Being new here I wanted to say "hello to all". This year is my first yard haunt in several years and from looking at all the stuff here on the site I am WAY BEHIND the curve.  But what I dont make this year I will be more than ready for next year. Great site and nice to meet all yall!


----------



## scareme (Aug 29, 2006)

Hi and welcome to the forum. We are all behind the curve, but that doesn't stop us. We have a couple here from OKC. Where are you from? Great bunch of people here.


----------



## okcpl2007 (Oct 16, 2007)

Thanks for the welcome Scareme. We are from the northeast corner of the state. Bout as close as you can get to Missouri without being in it.


----------



## spideranne (Jul 17, 2006)

Welcome!


----------



## HrdHeaded1 (Sep 20, 2007)

Howdy! Welcome to the forum.. Many of us are behind hehe in more ways than one.


----------



## Hauntiholik (May 17, 2006)

Welcome to the forum  You'll catch up soon enough!


----------



## Lagrousome (Apr 12, 2007)

Welcome!


----------



## ScareFX (Aug 18, 2004)

Welcome


----------



## Ghostess (Aug 21, 2005)

Welcome


----------



## Wyatt Furr (Jun 5, 2006)

Howdy and Welcome


----------



## cqedens137 (Sep 27, 2007)

welcome to the haunted craziness.

by the way so to tell you but you will never catch up.


----------



## Darkside (Aug 6, 2007)

Welcome


----------



## slimy (Jul 12, 2006)

I love it when we get Oklahoma on this board!!!!!!

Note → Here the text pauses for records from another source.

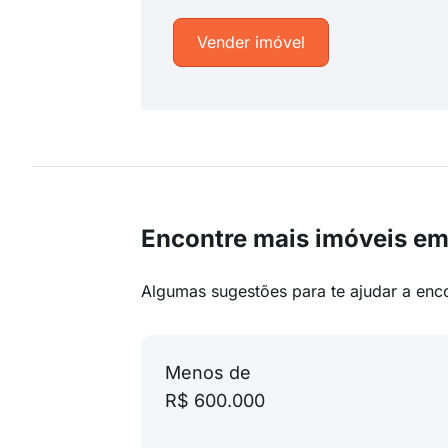
Vender imóvel
Encontre mais imóveis em 
Algumas sugestões para te ajudar a enc
Menos de
R$ 600.000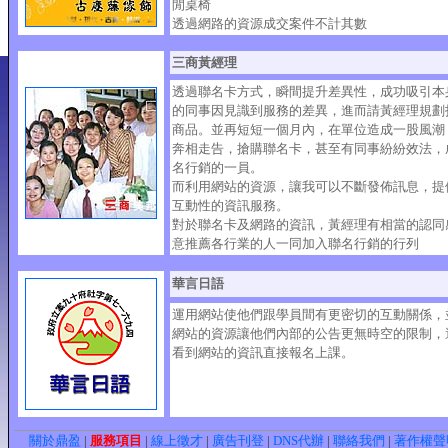
閒桌椅
透過網路的資源成交案件不計其數
三商黃經理
透過聯名卡方式，瞬間提升差異性，成功吸引本
的同事因見識到服務的差異，進而請黃經理規劃
商品。並再短短一個月內，在單位造成一股風潮
奔相走告，搶購聯名卡，甚至有同事紛紛效法，
名行銷的一員。
而利用網站的資源，讓我可以不斷發佈訊息，提
互動性的資訊服務。
對於聯名卡及網路的資訊，黃經理有相當的認同
意推薦各行業的人一同加入聯名行銷的行列
華言日語
運用網站使他們跟學員間有更密切的互動關係，
網站的資源讓他們內部的公告更無時空的限制，
看到網站的資訊直接報名上課。
關於鼎盈
|
服務項目
|
線上徵才
|
廣告刊登
|
DNS代辦
|
聯絡我們
|
著作權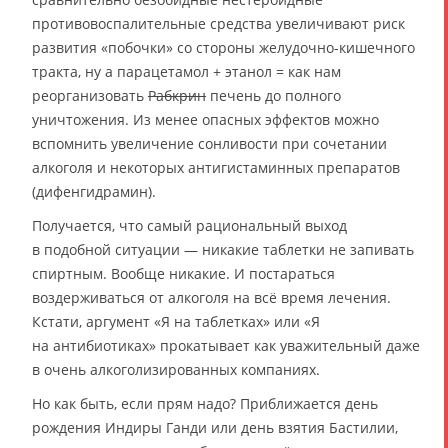
противовоспалительные средства увеличивают риск
развития «побочки» со стороны желудочно-кишечного
тракта, ну а парацетамол + этанол = как нам
реорганизовать
Рабкрин
печень до полного
уничтожения. Из менее опасных эффектов можно
вспомнить увеличение сонливости при сочетании
алкоголя и некоторых антигистаминных препаратов
(дифенгидрамин).
Получается, что самый рациональный выход
в подобной ситуации — никакие таблетки не запивать
спиртным. Вообще никакие. И постараться
воздерживаться от алкоголя на всё время лечения.
Кстати, аргумент «Я на таблетках» или «Я
на антибиотиках» прокатывает как уважительный даже
в очень алкоголизированных компаниях.
Но как быть, если прям надо? Приближается день
рождения Индиры Ганди или день взятия Бастилии,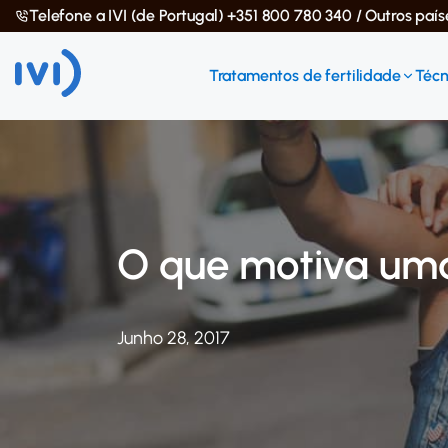
Telefone a IVI (de Portugal) +351 800 780 340 / Outros paí
Tratamentos de fertilidade
Técn
O que motiva uma
Junho 28, 2017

Welcome, this is a great place.

Oh, and I just stay behind the curve. It's better that way.


----------



## Moon Dog (Oct 3, 2006)

Welcome! Not to worry... with the great minds here, we'll have ya up to speed in no time flat!


----------



## pyro (Oct 7, 2006)

hell o &welcome


----------



## Lilly (Jun 13, 2006)

welcome to another oaky
hope you get a lot of ideas from here


----------